__To do__
What is needed is an exact copy of every entry.

__Dataset records__
______________________________

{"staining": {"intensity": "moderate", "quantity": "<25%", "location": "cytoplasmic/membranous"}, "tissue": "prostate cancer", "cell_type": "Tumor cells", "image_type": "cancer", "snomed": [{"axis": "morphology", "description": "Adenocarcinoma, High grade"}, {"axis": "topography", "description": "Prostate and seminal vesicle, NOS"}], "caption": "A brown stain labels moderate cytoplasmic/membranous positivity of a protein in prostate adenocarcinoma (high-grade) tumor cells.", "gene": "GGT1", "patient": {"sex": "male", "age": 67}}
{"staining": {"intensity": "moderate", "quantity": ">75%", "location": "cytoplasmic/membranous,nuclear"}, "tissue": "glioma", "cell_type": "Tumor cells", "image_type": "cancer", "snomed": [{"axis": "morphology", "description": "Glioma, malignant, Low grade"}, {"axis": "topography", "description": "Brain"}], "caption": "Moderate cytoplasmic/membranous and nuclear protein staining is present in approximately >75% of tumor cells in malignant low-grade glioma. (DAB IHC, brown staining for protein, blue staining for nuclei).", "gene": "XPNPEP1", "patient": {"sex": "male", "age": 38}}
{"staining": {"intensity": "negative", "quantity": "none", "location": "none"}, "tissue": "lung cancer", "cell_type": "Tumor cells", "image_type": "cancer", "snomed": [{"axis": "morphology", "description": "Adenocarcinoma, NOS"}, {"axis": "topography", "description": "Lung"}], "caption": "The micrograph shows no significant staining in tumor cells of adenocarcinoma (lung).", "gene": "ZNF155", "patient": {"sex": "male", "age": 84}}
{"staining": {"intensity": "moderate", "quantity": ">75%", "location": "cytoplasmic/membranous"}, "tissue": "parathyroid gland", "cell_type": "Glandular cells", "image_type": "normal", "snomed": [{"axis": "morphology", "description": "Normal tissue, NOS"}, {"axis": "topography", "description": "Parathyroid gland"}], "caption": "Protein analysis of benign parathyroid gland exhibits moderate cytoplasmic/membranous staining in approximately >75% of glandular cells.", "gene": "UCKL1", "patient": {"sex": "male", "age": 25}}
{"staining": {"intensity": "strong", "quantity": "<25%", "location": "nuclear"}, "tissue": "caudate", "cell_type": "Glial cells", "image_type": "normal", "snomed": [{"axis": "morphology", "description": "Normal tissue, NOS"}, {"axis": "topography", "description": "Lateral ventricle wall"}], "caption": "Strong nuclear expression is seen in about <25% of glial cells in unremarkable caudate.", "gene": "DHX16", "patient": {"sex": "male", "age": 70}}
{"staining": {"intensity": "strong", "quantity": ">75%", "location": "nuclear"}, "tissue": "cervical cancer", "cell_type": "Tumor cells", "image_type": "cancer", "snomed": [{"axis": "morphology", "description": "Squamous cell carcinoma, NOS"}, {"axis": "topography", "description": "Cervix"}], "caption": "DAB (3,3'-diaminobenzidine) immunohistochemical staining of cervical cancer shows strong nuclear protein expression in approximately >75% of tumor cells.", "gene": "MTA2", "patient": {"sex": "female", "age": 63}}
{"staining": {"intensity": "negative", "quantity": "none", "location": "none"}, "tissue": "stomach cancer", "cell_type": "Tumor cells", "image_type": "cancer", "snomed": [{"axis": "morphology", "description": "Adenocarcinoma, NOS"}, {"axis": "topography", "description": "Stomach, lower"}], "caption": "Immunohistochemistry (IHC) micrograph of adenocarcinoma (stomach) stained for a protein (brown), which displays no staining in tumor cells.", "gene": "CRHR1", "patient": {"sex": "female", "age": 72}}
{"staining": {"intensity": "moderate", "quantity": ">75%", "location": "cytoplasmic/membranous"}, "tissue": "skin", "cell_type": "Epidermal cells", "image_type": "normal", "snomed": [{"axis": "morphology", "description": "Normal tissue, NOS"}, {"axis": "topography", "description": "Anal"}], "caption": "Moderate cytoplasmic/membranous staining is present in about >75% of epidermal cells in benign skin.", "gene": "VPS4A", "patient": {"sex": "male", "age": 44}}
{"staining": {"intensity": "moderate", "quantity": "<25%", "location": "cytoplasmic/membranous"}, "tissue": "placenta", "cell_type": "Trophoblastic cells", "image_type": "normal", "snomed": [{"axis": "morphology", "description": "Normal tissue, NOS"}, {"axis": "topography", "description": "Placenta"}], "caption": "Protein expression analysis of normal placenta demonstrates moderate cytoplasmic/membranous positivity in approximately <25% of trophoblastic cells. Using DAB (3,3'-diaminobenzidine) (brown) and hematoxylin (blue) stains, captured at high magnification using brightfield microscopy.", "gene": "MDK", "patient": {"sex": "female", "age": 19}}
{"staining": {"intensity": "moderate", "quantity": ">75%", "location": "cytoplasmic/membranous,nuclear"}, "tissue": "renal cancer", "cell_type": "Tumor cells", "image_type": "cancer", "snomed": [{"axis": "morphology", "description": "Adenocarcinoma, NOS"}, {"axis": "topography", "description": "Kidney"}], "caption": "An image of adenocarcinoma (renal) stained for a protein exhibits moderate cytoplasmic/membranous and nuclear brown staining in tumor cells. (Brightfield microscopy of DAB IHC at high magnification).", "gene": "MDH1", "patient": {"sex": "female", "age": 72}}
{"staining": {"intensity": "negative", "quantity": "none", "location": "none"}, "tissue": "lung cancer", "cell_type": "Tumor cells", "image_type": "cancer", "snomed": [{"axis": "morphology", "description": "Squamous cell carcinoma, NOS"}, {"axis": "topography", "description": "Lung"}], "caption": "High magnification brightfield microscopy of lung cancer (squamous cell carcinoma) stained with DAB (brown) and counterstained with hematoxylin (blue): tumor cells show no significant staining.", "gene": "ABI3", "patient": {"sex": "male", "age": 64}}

______________________________

__Expected answer__
{"staining": {"intensity": "moderate", "quantity": "<25%", "location": "cytoplasmic/membranous"}, "tissue": "prostate cancer", "cell_type": "Tumor cells", "image_type": "cancer", "snomed": [{"axis": "morphology", "description": "Adenocarcinoma, High grade"}, {"axis": "topography", "description": "Prostate and seminal vesicle, NOS"}], "caption": "A brown stain labels moderate cytoplasmic/membranous positivity of a protein in prostate adenocarcinoma (high-grade) tumor cells.", "gene": "GGT1", "patient": {"sex": "male", "age": 67}}
{"staining": {"intensity": "moderate", "quantity": ">75%", "location": "cytoplasmic/membranous,nuclear"}, "tissue": "glioma", "cell_type": "Tumor cells", "image_type": "cancer", "snomed": [{"axis": "morphology", "description": "Glioma, malignant, Low grade"}, {"axis": "topography", "description": "Brain"}], "caption": "Moderate cytoplasmic/membranous and nuclear protein staining is present in approximately >75% of tumor cells in malignant low-grade glioma. (DAB IHC, brown staining for protein, blue staining for nuclei).", "gene": "XPNPEP1", "patient": {"sex": "male", "age": 38}}
{"staining": {"intensity": "negative", "quantity": "none", "location": "none"}, "tissue": "lung cancer", "cell_type": "Tumor cells", "image_type": "cancer", "snomed": [{"axis": "morphology", "description": "Adenocarcinoma, NOS"}, {"axis": "topography", "description": "Lung"}], "caption": "The micrograph shows no significant staining in tumor cells of adenocarcinoma (lung).", "gene": "ZNF155", "patient": {"sex": "male", "age": 84}}
{"staining": {"intensity": "moderate", "quantity": ">75%", "location": "cytoplasmic/membranous"}, "tissue": "parathyroid gland", "cell_type": "Glandular cells", "image_type": "normal", "snomed": [{"axis": "morphology", "description": "Normal tissue, NOS"}, {"axis": "topography", "description": "Parathyroid gland"}], "caption": "Protein analysis of benign parathyroid gland exhibits moderate cytoplasmic/membranous staining in approximately >75% of glandular cells.", "gene": "UCKL1", "patient": {"sex": "male", "age": 25}}
{"staining": {"intensity": "strong", "quantity": "<25%", "location": "nuclear"}, "tissue": "caudate", "cell_type": "Glial cells", "image_type": "normal", "snomed": [{"axis": "morphology", "description": "Normal tissue, NOS"}, {"axis": "topography", "description": "Lateral ventricle wall"}], "caption": "Strong nuclear expression is seen in about <25% of glial cells in unremarkable caudate.", "gene": "DHX16", "patient": {"sex": "male", "age": 70}}
{"staining": {"intensity": "strong", "quantity": ">75%", "location": "nuclear"}, "tissue": "cervical cancer", "cell_type": "Tumor cells", "image_type": "cancer", "snomed": [{"axis": "morphology", "description": "Squamous cell carcinoma, NOS"}, {"axis": "topography", "description": "Cervix"}], "caption": "DAB (3,3'-diaminobenzidine) immunohistochemical staining of cervical cancer shows strong nuclear protein expression in approximately >75% of tumor cells.", "gene": "MTA2", "patient": {"sex": "female", "age": 63}}
{"staining": {"intensity": "negative", "quantity": "none", "location": "none"}, "tissue": "stomach cancer", "cell_type": "Tumor cells", "image_type": "cancer", "snomed": [{"axis": "morphology", "description": "Adenocarcinoma, NOS"}, {"axis": "topography", "description": "Stomach, lower"}], "caption": "Immunohistochemistry (IHC) micrograph of adenocarcinoma (stomach) stained for a protein (brown), which displays no staining in tumor cells.", "gene": "CRHR1", "patient": {"sex": "female", "age": 72}}
{"staining": {"intensity": "moderate", "quantity": ">75%", "location": "cytoplasmic/membranous"}, "tissue": "skin", "cell_type": "Epidermal cells", "image_type": "normal", "snomed": [{"axis": "morphology", "description": "Normal tissue, NOS"}, {"axis": "topography", "description": "Anal"}], "caption": "Moderate cytoplasmic/membranous staining is present in about >75% of epidermal cells in benign skin.", "gene": "VPS4A", "patient": {"sex": "male", "age": 44}}
{"staining": {"intensity": "moderate", "quantity": "<25%", "location": "cytoplasmic/membranous"}, "tissue": "placenta", "cell_type": "Trophoblastic cells", "image_type": "normal", "snomed": [{"axis": "morphology", "description": "Normal tissue, NOS"}, {"axis": "topography", "description": "Placenta"}], "caption": "Protein expression analysis of normal placenta demonstrates moderate cytoplasmic/membranous positivity in approximately <25% of trophoblastic cells. Using DAB (3,3'-diaminobenzidine) (brown) and hematoxylin (blue) stains, captured at high magnification using brightfield microscopy.", "gene": "MDK", "patient": {"sex": "female", "age": 19}}
{"staining": {"intensity": "moderate", "quantity": ">75%", "location": "cytoplasmic/membranous,nuclear"}, "tissue": "renal cancer", "cell_type": "Tumor cells", "image_type": "cancer", "snomed": [{"axis": "morphology", "description": "Adenocarcinoma, NOS"}, {"axis": "topography", "description": "Kidney"}], "caption": "An image of adenocarcinoma (renal) stained for a protein exhibits moderate cytoplasmic/membranous and nuclear brown staining in tumor cells. (Brightfield microscopy of DAB IHC at high magnification).", "gene": "MDH1", "patient": {"sex": "female", "age": 72}}
{"staining": {"intensity": "negative", "quantity": "none", "location": "none"}, "tissue": "lung cancer", "cell_type": "Tumor cells", "image_type": "cancer", "snomed": [{"axis": "morphology", "description": "Squamous cell carcinoma, NOS"}, {"axis": "topography", "description": "Lung"}], "caption": "High magnification brightfield microscopy of lung cancer (squamous cell carcinoma) stained with DAB (brown) and counterstained with hematoxylin (blue): tumor cells show no significant staining.", "gene": "ABI3", "patient": {"sex": "male", "age": 64}}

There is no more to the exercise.